Poisson distribution is a probability distribution that expresses the probability of a given number of events occurring in a fixed interval of time or space if these events occur with a known average rate and independently of the time since the last event.

The Normal distribution is a continuous probability distribution that is symmetrical and bell-shaped, with a mean and standard deviation that determine its shape.

Poisson distribution approaches a Normal distribution as n (the sample size) increases infinitely. This is known as the Poisson approximation to the Normal distribution.

Explanation:

The Poisson distribution has some properties that make it useful for modeling the occurrence of rare events. However, as the sample size increases, the Poisson distribution becomes increasingly similar to the Normal distribution.

The Poisson distribution has a mean equal to its parameter λ, which represents the average rate of events occurring in the given interval. It also has a variance equal to its mean, which is λ. As λ increases, the shape of the Poisson distribution becomes more and more like a Normal distribution.

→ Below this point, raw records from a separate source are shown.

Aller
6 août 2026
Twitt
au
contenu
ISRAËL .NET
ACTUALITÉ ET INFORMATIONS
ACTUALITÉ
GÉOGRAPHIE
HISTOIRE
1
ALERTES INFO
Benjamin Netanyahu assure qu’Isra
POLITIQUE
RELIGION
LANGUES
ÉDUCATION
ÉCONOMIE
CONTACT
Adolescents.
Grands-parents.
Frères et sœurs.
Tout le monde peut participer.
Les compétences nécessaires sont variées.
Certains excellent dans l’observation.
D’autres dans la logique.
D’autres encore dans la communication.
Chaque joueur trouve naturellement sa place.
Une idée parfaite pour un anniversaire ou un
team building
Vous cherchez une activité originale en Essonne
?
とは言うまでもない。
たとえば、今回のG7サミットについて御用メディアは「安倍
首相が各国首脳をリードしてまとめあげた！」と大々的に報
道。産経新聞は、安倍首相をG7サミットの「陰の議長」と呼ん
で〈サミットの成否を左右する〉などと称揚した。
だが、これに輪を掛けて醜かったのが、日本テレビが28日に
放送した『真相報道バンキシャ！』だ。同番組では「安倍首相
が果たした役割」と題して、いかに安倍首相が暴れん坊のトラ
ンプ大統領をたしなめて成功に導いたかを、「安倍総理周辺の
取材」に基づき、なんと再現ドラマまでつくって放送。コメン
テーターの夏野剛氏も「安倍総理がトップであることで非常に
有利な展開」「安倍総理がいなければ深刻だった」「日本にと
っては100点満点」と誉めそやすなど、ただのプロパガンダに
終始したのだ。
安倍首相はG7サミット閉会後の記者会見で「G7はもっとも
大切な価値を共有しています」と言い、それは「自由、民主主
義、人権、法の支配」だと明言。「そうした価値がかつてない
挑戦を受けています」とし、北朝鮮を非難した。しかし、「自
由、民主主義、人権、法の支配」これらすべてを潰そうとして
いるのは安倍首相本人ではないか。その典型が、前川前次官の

When the sample size is large, the Central Limit Theorem states that the sample means will be approximately normally distributed, regardless of the underlying distribution of the population. In the case of Poisson distribution, as λ increases, the sample size increases, and the sample means become more and more normally distributed.

The Normal distribution has several properties that make it useful for statistical analysis, such as the ability to calculate probabilities and confidence intervals. Therefore, the Poisson approximation to the Normal distribution is useful in situations where the sample size is large, and the Poisson distribution is difficult to work with.

Conclusion:

In summary, the Poisson distribution approaches a Normal distribution as the sample size increases infinitely. This is because the Poisson distribution becomes more and more like a Normal distribution as the average rate of events occurring in the given interval increases. The Poisson approximation to the Normal distribution is useful in situations where the sample size is large, and the Poisson distribution is difficult to work with.